» Activity
Repeat all of the data word for word so that only the pictures are missing from the copy.

» Records to process
= = = = = = =
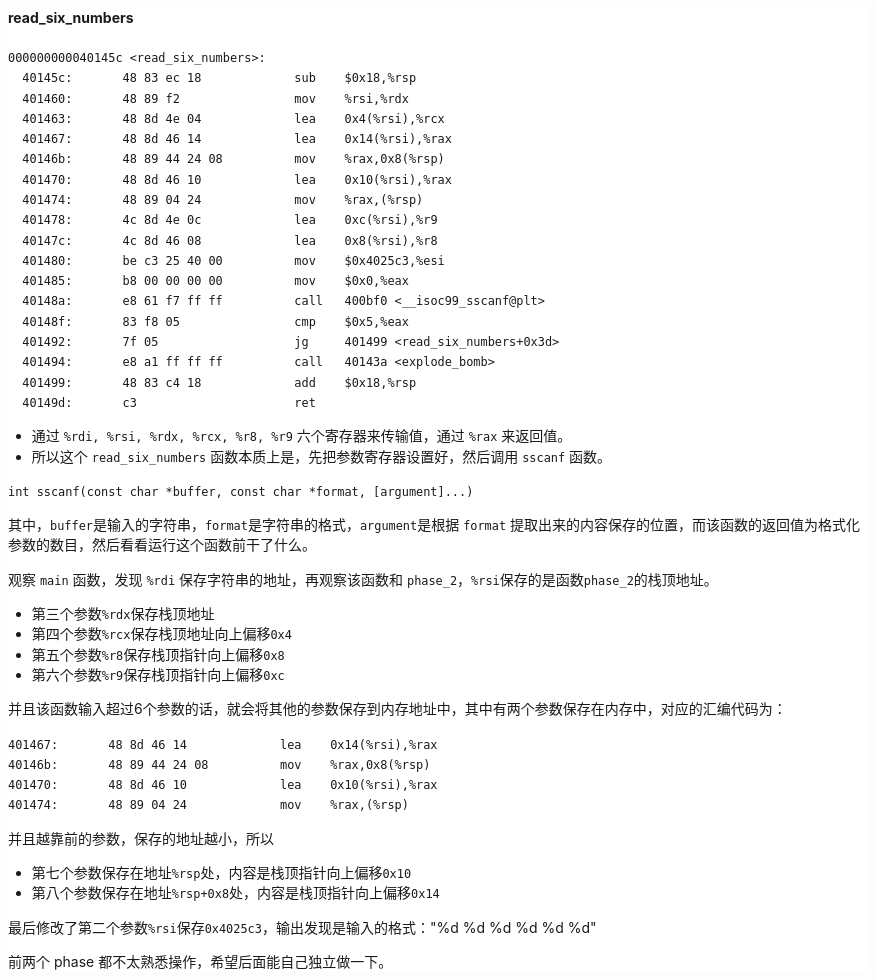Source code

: #### read_six_numbers

```assembly
000000000040145c <read_six_numbers>:
  40145c:       48 83 ec 18             sub    $0x18,%rsp
  401460:       48 89 f2                mov    %rsi,%rdx
  401463:       48 8d 4e 04             lea    0x4(%rsi),%rcx
  401467:       48 8d 46 14             lea    0x14(%rsi),%rax
  40146b:       48 89 44 24 08          mov    %rax,0x8(%rsp)
  401470:       48 8d 46 10             lea    0x10(%rsi),%rax
  401474:       48 89 04 24             mov    %rax,(%rsp)
  401478:       4c 8d 4e 0c             lea    0xc(%rsi),%r9
  40147c:       4c 8d 46 08             lea    0x8(%rsi),%r8
  401480:       be c3 25 40 00          mov    $0x4025c3,%esi
  401485:       b8 00 00 00 00          mov    $0x0,%eax
  40148a:       e8 61 f7 ff ff          call   400bf0 <__isoc99_sscanf@plt>
  40148f:       83 f8 05                cmp    $0x5,%eax
  401492:       7f 05                   jg     401499 <read_six_numbers+0x3d>
  401494:       e8 a1 ff ff ff          call   40143a <explode_bomb>
  401499:       48 83 c4 18             add    $0x18,%rsp
  40149d:       c3                      ret
```

- 通过 `%rdi, %rsi, %rdx, %rcx, %r8, %r9` 六个寄存器来传输值，通过 `%rax` 来返回值。
- 所以这个 `read_six_numbers` 函数本质上是，先把参数寄存器设置好，然后调用 `sscanf` 函数。

```
int sscanf(const char *buffer, const char *format, [argument]...)
```

其中，`buffer`是输入的字符串，`format`是字符串的格式，`argument`是根据 `format` 提取出来的内容保存的位置，而该函数的返回值为格式化参数的数目，然后看看运行这个函数前干了什么。

观察 `main` 函数，发现 `%rdi` 保存字符串的地址，再观察该函数和 `phase_2`，`%rsi`保存的是函数`phase_2`的栈顶地址。

- 第三个参数`%rdx`保存栈顶地址
- 第四个参数`%rcx`保存栈顶地址向上偏移`0x4`
- 第五个参数`%r8`保存栈顶指针向上偏移`0x8`
- 第六个参数`%r9`保存栈顶指针向上偏移`0xc`

并且该函数输入超过6个参数的话，就会将其他的参数保存到内存地址中，其中有两个参数保存在内存中，对应的汇编代码为：

```assembly
401467:       48 8d 46 14             lea    0x14(%rsi),%rax
40146b:       48 89 44 24 08          mov    %rax,0x8(%rsp)
401470:       48 8d 46 10             lea    0x10(%rsi),%rax
401474:       48 89 04 24             mov    %rax,(%rsp)
```

并且越靠前的参数，保存的地址越小，所以

- 第七个参数保存在地址`%rsp`处，内容是栈顶指针向上偏移`0x10`
- 第八个参数保存在地址`%rsp+0x8`处，内容是栈顶指针向上偏移`0x14`

最后修改了第二个参数`%rsi`保存`0x4025c3`，输出发现是输入的格式："%d %d %d %d %d %d"

前两个 phase 都不太熟悉操作，希望后面能自己独立做一下。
= = = = = = =
» Solution below
Source code

: #### read_six_numbers

```assembly
000000000040145c <read_six_numbers>:
  40145c:       48 83 ec 18             sub    $0x18,%rsp
  401460:       48 89 f2                mov    %rsi,%rdx
  401463:       48 8d 4e 04             lea    0x4(%rsi),%rcx
  401467:       48 8d 46 14             lea    0x14(%rsi),%rax
  40146b:       48 89 44 24 08          mov    %rax,0x8(%rsp)
  401470:       48 8d 46 10             lea    0x10(%rsi),%rax
  401474:       48 89 04 24             mov    %rax,(%rsp)
  401478:       4c 8d 4e 0c             lea    0xc(%rsi),%r9
  40147c:       4c 8d 46 08             lea    0x8(%rsi),%r8
  401480:       be c3 25 40 00          mov    $0x4025c3,%esi
  401485:       b8 00 00 00 00          mov    $0x0,%eax
  40148a:       e8 61 f7 ff ff          call   400bf0 <__isoc99_sscanf@plt>
  40148f:       83 f8 05                cmp    $0x5,%eax
  401492:       7f 05                   jg     401499 <read_six_numbers+0x3d>
  401494:       e8 a1 ff ff ff          call   40143a <explode_bomb>
  401499:       48 83 c4 18             add    $0x18,%rsp
  40149d:       c3                      ret
```

- 通过 `%rdi, %rsi, %rdx, %rcx, %r8, %r9` 六个寄存器来传输值，通过 `%rax` 来返回值。
- 所以这个 `read_six_numbers` 函数本质上是，先把参数寄存器设置好，然后调用 `sscanf` 函数。

```
int sscanf(const char *buffer, const char *format, [argument]...)
```

其中，`buffer`是输入的字符串，`format`是字符串的格式，`argument`是根据 `format` 提取出来的内容保存的位置，而该函数的返回值为格式化参数的数目，然后看看运行这个函数前干了什么。

观察 `main` 函数，发现 `%rdi` 保存字符串的地址，再观察该函数和 `phase_2`，`%rsi`保存的是函数`phase_2`的栈顶地址。

- 第三个参数`%rdx`保存栈顶地址
- 第四个参数`%rcx`保存栈顶地址向上偏移`0x4`
- 第五个参数`%r8`保存栈顶指针向上偏移`0x8`
- 第六个参数`%r9`保存栈顶指针向上偏移`0xc`

并且该函数输入超过6个参数的话，就会将其他的参数保存到内存地址中，其中有两个参数保存在内存中，对应的汇编代码为：

```assembly
401467:       48 8d 46 14             lea    0x14(%rsi),%rax
40146b:       48 89 44 24 08          mov    %rax,0x8(%rsp)
401470:       48 8d 46 10             lea    0x10(%rsi),%rax
401474:       48 89 04 24             mov    %rax,(%rsp)
```

并且越靠前的参数，保存的地址越小，所以

- 第七个参数保存在地址`%rsp`处，内容是栈顶指针向上偏移`0x10`
- 第八个参数保存在地址`%rsp+0x8`处，内容是栈顶指针向上偏移`0x14`

最后修改了第二个参数`%rsi`保存`0x4025c3`，输出发现是输入的格式："%d %d %d %d %d %d"

前两个 phase 都不太熟悉操作，希望后面能自己独立做一下。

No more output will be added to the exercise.